As mãos que seguram os Leões precisam mudar de cor
Subir no palco de Cannes é, para muitos, o ápice da carreira. Mas quem são os profissionais que estão subindo nesse palco?

Este é meu terceiro ano no Festival Internacional de Criatividade Cannes Lions. Em 2024, vim como jurado; este ano, como palestrante.
Posso dizer que, sim, vimos uma pequena evolução. Criativos e criativas pretas ocupando espaços e corredores no festival como nunca antes. Vimos profissionais periféricos falando de criatividade com seus sotaques, com suas gírias, com orgulho.
Destaque para a dupla Bia Lopes e Thiago Costa, da Quintal, que trouxeram a gambiarra brasileira como tecnologia e não como improviso.
Mas mesmo com essa presença aumentando, por trás dos cases aclamados, a favela, a dor negra e a luta antirracista continuam sendo usadas como matéria-prima e pano de fundo para campanhas premiadas.
Quantas vezes a pele preta serviu apenas de paleta estética? Quantas vezes a favela virou insight, sem virar contrato, sem virar uma oportunidade concreta – e o principal: sem impactar a vida de quem realmente precisa?
O que as agências e marcas que ganharam prêmios com campanhas sobre racismo estrutural, genocídio da juventude preta, desigualdade e exclusão fizeram depois de subir no palco? Contrataram mais profissionais pretos? Investiram de verdade em territórios periféricos? Continuaram o diálogo, ou deixaram a luta na estante junto com o troféu?

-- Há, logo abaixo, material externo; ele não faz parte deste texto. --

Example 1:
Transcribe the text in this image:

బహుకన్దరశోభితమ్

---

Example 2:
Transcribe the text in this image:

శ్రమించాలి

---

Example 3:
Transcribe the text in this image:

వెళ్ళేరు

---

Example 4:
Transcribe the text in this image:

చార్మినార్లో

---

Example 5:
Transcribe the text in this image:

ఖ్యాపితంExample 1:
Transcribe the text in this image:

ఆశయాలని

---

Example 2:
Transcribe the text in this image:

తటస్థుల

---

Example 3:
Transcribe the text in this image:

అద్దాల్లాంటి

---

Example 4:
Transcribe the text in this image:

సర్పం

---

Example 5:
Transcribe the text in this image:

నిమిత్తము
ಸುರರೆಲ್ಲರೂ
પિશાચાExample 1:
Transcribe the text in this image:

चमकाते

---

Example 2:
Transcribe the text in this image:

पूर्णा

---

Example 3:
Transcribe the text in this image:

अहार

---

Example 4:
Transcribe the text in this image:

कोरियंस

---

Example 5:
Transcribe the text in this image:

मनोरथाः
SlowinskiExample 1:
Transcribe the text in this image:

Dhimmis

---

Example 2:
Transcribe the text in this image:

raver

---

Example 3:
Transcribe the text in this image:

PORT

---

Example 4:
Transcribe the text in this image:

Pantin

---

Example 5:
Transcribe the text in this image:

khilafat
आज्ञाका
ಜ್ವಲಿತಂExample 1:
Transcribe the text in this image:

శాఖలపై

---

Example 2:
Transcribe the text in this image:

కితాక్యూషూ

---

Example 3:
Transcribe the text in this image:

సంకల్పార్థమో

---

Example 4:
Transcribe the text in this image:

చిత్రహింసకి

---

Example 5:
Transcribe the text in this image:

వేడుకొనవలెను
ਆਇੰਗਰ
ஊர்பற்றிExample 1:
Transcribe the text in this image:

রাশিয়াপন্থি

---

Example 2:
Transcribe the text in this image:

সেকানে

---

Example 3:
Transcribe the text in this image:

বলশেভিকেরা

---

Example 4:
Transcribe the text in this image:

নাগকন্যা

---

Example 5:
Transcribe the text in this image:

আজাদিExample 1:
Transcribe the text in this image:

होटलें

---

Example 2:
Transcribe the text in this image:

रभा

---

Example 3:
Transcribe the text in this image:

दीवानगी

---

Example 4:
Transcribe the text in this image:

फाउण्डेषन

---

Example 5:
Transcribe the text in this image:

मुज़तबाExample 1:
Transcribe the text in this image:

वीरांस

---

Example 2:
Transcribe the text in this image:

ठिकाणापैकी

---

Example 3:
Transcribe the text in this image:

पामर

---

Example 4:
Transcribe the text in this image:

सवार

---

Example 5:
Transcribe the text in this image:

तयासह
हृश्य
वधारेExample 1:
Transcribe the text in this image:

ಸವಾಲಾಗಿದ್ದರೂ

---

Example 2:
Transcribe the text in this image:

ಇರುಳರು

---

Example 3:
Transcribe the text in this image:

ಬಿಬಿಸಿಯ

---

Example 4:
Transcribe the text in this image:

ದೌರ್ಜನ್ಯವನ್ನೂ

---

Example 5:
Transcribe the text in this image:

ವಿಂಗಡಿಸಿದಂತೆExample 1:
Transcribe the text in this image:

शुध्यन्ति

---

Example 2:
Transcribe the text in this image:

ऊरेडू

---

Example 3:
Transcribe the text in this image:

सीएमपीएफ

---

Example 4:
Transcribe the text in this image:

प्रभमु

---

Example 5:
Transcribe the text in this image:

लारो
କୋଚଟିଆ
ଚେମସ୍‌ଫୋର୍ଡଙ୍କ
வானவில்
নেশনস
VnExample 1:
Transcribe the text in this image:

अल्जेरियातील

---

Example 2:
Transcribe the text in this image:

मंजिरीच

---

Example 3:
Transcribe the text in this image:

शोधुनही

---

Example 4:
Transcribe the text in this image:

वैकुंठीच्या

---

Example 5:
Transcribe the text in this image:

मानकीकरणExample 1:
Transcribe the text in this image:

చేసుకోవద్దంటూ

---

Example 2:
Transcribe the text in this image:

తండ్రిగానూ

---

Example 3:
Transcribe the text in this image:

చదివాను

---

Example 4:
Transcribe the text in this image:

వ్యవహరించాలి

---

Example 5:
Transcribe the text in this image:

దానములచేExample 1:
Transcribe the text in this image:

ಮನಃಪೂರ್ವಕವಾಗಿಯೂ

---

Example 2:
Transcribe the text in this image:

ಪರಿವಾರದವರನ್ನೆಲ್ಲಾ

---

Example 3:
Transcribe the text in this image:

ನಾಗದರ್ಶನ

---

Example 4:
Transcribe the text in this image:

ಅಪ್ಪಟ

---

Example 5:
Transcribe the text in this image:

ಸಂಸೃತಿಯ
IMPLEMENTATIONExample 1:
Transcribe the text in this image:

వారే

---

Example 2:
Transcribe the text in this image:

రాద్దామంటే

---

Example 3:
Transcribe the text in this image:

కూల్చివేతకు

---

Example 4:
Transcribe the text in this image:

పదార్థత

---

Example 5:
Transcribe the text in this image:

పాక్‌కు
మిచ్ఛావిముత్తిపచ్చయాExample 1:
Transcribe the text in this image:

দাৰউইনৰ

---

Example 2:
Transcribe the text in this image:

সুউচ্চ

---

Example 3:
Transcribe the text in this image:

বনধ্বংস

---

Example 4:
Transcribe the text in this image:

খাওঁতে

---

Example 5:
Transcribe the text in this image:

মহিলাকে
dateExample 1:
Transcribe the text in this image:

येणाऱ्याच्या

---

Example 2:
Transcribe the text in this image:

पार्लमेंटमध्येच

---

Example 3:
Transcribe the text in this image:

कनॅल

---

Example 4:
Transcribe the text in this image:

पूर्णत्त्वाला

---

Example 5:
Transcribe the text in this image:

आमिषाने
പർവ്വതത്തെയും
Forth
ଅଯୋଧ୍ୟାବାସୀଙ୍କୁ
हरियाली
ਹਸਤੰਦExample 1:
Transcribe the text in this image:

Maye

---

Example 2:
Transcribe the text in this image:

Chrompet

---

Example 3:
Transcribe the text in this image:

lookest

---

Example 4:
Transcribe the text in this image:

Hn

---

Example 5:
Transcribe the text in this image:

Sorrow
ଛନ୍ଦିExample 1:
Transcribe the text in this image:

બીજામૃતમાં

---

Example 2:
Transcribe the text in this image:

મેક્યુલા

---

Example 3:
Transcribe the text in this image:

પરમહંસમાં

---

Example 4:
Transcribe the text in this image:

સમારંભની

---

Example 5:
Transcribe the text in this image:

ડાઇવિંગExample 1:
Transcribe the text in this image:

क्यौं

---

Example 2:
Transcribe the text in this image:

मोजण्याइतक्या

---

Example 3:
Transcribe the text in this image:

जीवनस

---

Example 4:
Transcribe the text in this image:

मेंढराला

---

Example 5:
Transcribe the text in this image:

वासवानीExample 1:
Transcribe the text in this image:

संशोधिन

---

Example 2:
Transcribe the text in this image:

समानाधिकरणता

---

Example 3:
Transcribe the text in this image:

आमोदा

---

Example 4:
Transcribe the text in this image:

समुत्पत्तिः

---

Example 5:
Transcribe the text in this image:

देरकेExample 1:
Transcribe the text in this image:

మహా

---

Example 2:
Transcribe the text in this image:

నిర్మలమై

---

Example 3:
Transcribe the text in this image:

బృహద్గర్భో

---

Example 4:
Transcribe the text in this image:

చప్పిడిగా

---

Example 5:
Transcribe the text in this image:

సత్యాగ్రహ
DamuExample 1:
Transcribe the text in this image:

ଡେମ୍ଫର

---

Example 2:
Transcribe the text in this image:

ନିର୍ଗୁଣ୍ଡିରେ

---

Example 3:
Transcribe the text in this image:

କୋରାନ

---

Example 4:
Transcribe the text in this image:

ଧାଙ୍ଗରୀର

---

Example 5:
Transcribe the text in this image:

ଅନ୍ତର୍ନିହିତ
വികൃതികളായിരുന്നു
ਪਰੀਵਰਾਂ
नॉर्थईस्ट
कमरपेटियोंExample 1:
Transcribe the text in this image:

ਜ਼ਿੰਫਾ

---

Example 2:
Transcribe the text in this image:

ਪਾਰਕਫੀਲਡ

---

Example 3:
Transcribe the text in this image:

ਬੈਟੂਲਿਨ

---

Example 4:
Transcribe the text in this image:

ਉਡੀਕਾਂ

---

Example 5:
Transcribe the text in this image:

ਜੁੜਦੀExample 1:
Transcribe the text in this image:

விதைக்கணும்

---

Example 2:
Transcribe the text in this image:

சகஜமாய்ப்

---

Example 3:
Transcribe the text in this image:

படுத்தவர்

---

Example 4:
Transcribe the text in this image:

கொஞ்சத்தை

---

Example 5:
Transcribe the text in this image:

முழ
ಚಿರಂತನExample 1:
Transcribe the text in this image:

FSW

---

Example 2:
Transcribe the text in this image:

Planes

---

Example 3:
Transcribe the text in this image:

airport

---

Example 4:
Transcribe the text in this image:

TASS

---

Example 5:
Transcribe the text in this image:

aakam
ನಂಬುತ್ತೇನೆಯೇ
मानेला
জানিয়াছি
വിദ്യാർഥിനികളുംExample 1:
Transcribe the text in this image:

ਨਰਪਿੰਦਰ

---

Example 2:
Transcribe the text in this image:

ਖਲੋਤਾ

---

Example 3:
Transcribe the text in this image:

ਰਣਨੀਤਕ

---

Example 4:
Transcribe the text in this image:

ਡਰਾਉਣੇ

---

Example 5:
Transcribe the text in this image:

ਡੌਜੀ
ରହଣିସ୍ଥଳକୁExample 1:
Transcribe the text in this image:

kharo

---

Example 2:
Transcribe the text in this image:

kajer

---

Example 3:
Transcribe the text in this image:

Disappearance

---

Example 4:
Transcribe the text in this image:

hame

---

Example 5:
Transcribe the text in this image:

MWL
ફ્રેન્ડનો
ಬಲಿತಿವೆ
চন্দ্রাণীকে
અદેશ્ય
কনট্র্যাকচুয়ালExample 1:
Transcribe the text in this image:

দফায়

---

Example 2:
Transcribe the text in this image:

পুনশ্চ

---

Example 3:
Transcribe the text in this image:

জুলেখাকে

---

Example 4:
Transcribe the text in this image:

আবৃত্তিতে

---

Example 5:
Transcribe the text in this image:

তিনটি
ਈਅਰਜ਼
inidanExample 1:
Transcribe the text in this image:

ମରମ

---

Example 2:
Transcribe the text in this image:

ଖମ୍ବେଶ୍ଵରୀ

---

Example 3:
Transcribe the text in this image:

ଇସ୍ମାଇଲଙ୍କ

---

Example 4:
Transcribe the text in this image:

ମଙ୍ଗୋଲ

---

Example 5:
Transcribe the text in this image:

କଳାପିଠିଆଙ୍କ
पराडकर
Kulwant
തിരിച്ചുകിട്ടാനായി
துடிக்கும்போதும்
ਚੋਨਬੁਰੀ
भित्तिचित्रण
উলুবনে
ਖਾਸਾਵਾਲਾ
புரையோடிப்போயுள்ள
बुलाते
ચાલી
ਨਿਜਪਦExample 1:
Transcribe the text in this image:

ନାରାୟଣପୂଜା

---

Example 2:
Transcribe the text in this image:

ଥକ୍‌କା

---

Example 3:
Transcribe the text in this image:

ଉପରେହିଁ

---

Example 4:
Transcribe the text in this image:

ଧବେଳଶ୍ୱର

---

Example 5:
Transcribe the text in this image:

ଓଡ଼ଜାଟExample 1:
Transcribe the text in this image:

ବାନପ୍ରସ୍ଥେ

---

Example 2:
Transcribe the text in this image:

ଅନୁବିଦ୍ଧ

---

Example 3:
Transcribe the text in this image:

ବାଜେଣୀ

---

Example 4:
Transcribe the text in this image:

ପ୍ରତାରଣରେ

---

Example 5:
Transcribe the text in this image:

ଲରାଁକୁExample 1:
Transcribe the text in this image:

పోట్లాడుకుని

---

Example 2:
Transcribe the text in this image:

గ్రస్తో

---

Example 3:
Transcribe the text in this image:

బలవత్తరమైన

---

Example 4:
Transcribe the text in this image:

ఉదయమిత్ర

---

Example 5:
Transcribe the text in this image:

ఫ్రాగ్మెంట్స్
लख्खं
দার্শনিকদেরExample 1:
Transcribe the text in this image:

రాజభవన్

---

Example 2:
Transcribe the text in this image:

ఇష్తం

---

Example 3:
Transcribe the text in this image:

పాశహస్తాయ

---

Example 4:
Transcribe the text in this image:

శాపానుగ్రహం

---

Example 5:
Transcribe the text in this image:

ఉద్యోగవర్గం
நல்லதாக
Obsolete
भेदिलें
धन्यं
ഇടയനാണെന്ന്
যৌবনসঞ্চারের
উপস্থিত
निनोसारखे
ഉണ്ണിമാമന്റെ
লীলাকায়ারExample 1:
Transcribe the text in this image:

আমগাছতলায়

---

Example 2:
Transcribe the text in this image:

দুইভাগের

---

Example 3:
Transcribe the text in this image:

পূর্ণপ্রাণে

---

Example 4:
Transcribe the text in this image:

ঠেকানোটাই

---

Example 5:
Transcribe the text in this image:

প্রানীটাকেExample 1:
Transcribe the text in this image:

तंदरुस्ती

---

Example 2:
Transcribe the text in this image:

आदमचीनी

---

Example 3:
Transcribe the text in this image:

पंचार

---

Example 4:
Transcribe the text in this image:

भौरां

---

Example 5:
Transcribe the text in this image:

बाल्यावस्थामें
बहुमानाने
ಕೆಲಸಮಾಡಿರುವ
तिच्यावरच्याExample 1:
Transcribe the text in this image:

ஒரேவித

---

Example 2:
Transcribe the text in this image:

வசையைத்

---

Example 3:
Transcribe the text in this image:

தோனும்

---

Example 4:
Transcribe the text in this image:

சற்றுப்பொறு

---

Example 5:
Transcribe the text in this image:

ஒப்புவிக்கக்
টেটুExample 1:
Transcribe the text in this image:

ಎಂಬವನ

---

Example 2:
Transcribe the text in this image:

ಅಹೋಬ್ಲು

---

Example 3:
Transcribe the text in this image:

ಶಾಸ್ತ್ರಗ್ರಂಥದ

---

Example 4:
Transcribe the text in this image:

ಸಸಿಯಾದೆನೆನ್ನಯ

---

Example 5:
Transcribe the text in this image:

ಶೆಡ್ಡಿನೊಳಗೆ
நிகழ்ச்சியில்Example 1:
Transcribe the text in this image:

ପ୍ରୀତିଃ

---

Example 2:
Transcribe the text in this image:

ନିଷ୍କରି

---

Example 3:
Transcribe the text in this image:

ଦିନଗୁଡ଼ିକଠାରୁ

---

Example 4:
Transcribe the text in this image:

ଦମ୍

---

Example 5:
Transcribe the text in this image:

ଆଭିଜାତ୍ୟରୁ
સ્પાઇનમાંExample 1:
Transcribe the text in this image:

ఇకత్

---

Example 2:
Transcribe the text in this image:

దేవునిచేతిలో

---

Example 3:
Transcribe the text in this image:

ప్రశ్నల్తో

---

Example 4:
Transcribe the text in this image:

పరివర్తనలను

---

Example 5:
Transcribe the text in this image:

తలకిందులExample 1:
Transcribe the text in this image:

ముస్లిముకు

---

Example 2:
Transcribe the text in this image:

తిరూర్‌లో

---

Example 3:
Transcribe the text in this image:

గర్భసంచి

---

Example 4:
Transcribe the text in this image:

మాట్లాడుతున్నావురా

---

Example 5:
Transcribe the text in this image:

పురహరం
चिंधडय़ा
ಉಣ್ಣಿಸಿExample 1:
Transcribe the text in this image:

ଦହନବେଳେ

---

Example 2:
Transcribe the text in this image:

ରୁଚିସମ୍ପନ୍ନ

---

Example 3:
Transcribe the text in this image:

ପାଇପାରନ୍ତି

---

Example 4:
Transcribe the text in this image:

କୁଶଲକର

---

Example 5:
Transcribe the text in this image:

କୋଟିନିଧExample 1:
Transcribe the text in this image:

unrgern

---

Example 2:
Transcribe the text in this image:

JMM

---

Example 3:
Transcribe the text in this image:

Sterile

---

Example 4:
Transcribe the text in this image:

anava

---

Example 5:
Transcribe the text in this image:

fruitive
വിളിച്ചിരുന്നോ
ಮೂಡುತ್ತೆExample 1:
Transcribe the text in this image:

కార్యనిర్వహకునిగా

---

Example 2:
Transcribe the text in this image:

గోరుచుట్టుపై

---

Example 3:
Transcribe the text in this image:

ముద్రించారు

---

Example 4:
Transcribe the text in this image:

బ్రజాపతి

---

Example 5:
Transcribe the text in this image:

Quero deixar claro que é fundamental que agências e marcas continuem pensando e falando sobre essas causas. Mas, quando forem falar, criar ou levantar os decks e cases, pensem no antes, no durante e principalmente no pós reconhecimento de Cannes.
Até porque só o reconhecimento não paga as contas. O que precisamos é transformar de verdade o mercado e fazer com que as mãos que levantem os próximos Leões mudem de cor.